Elena - I think the most I can remember is when people I speak to review their life and are left with the idea that we have to be grateful for everything that happens to us. There is no bad experience from which we cannot learn or get something positive that has connected you with a part of you that you did not know. When people tell me about their life in which so many difficult things have happened to them, I sometimes ask: 'but what pushed you to keep going?', because I see that sometimes they don't realize how strong they had been.
It also seems to me, I don't know exactly why or by whom, that we are all connected. All emotions, no matter how hard they seem or how emotional you are, we all deal with them in the same way. Pain is a unique experience for everyone and at the end of life a kind of special lucidity about your life reaches you as if you recently realized the experience of being alive. But not only to go through your life, but to be aware that life is here and that we do not know how long it will last. I also believe that there are things that we should always say when we say goodbye. We cannot expect to be in a difficult situation because at the end of our life it really matters how much you have loved and have been loved. And it is what people stay with. Sure, the fear of death appears in these conversations but it is definitely worth doing this work of gratitude.
Kasia - I realize by running this project that talking about death is actually talking about life.
Elena - Actually, the thanatologist's job has not so much to do with death, but rather what a person ends up being at the end of life. It is a process of reconciling with a biography. Do you know what the hardest thing is at the end of life? That someone has never asked themselves who they were and what they were here for. They spent their life working but never knew what they liked to do and what they were good at.
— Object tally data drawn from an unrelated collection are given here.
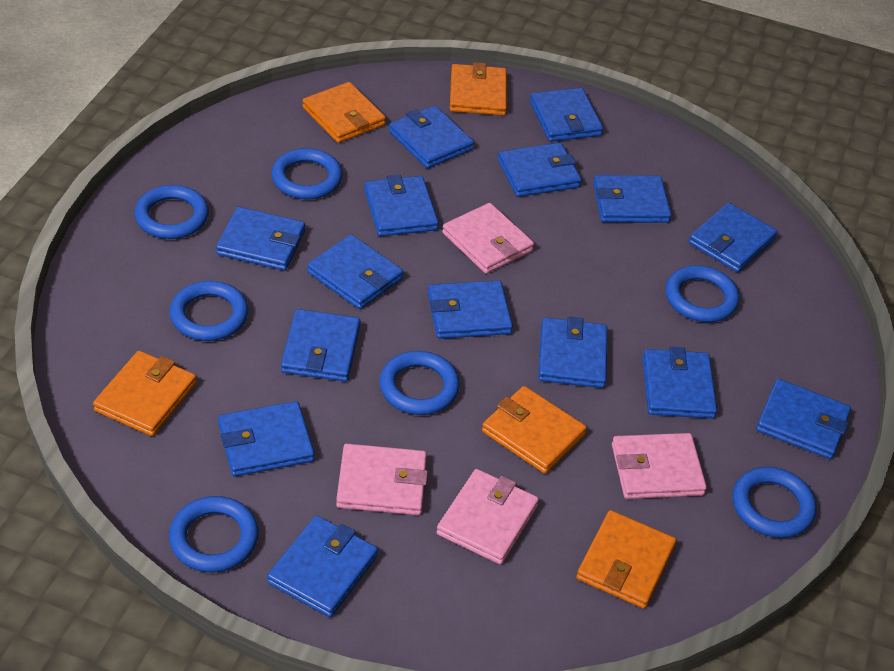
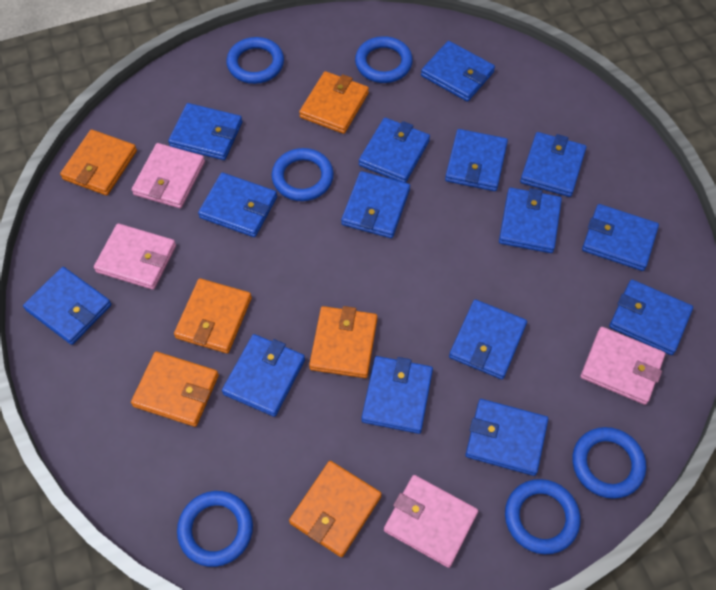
blue ring: 7 -> 6
orange wallet: 5 -> 6

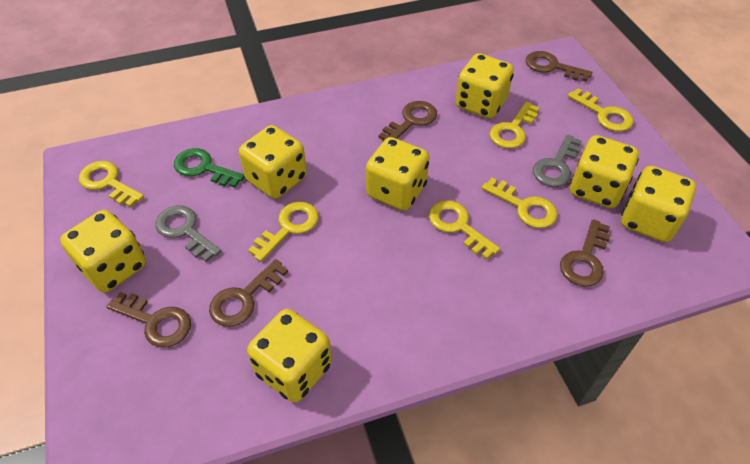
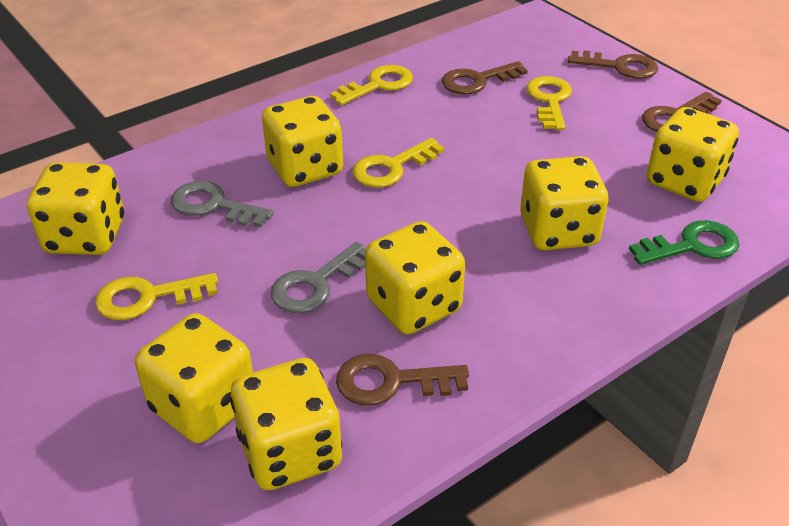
brown key: 5 -> 4
yellow key: 6 -> 4

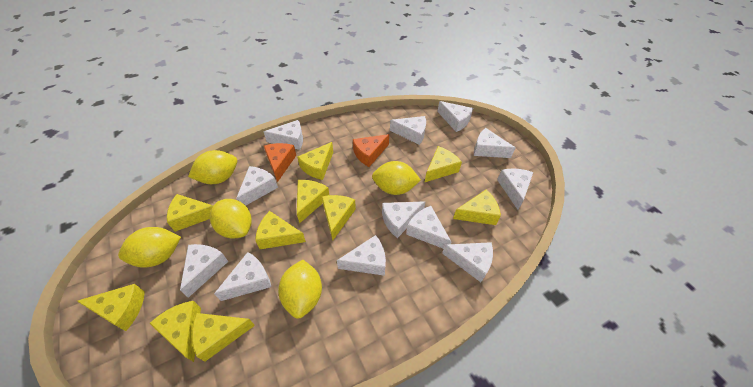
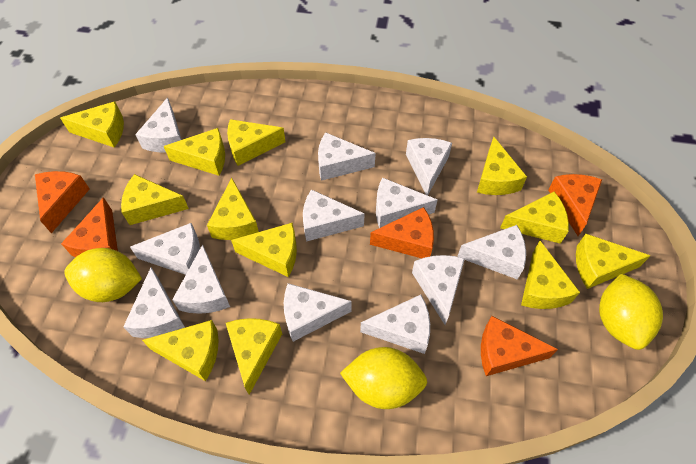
orange cheese: 2 -> 5
yellow cheese: 10 -> 12
yellow lemon: 5 -> 3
Translated from Spanish by Kasia Borowczak
Corrected by Jen Fearnley
Elena Sipan Moscoso
I am a publicist, communicator, humanistic counselor working in Carl Rogers's person-centered approach, thanatologist, and grief therapist. I work as Director of Thanatology, Grief and Mourning at the Elisabeth Kübler-Ross Peru Foundation.
I am also a teacher, workshop leader and blogger of the Facebook page 'The elephant in the room', where I share tools and reflections on everyday thanatology. This project also aims to be an online space, in times when we are physically separated but need to be heard.
The main definition of my profession is communication. My job is to facilitate people's communication with themselves and with others.